We’re a week into the new month, but since it’s the first Monday, I’m dropping in with your monthly bonus issue of P.S. March was full, and I’ve got a long list of favorites to share.
Today’s issue is on the longer side, so if you’re short on time, the key below can help you jump around:
🔒 Lockdown, Revisited
📝 How to Make Journaling Stick
🎧 Worth the Listen
👩🏽🍳 Recipes to Try
📚 Books to Add to Your List
🎥 Reel Roundup
🔒 Lockdown, Revisited
This March marked five years since the start of the COVID lockdowns. It's wild to think about. Those early pandemic days feel like a different lifetime, and also, like just a few weeks ago.
Reflecting on the anniversary, The Daily released an episode with a title sure to attract attention: “Were the Covid Lockdowns Worth It?” The episode features two academics, Stephen and Frances Lee, both prominent political scientists whose recent work has pushed back on the previous assumption that aggressive lockdowns were the best way forward. They’re also the authors of the new book In Covid’s Wake: How Our Politics Failed Us, and they posed some really interesting questions worth reflecting on.
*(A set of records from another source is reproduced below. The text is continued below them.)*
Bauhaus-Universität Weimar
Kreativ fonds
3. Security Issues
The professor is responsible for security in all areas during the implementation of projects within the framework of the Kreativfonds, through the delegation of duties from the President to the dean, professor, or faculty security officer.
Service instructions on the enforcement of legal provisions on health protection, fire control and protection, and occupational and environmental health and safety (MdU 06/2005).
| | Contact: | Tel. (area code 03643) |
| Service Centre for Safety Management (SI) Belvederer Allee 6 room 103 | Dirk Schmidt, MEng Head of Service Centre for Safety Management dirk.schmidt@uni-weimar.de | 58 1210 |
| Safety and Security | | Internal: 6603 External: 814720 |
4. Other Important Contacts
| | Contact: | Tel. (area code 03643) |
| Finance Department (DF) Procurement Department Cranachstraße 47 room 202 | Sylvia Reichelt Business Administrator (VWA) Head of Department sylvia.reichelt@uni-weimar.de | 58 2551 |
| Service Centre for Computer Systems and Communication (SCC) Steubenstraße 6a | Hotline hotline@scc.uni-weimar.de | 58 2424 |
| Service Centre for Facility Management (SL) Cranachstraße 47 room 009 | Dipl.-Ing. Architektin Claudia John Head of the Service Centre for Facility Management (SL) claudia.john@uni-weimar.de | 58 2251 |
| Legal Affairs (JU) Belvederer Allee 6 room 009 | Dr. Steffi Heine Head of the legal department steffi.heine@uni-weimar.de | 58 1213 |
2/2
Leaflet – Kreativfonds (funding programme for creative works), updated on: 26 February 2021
At the time, lockdowns became a political and moral lightning rod. And in many left-leaning spaces (mine included), it felt like a given that they were not only necessary but perhaps ended too soon. But Macedo and Lee push back, pointing to pre-pandemic research that suggested lockdowns likely wouldn’t contain a virus effectively—and to newer data that shows lockdowns slowed transmission but didn’t have much of an impact on overall mortality.
They also make a crucial point: public health policies don’t exist in a vacuum. Even if something should work in theory, it doesn’t mean people will comply in practice—and what people will actually do often matters just as much as what they should do.
At some point, lockdowns became a moral test, a symbol of caring, of doing the right thing. But five years later, I hope we can revisit these policies with more nuance and less certainty. If we’re interested in learning from these five years, we must be willing to hold our beliefs up to the light.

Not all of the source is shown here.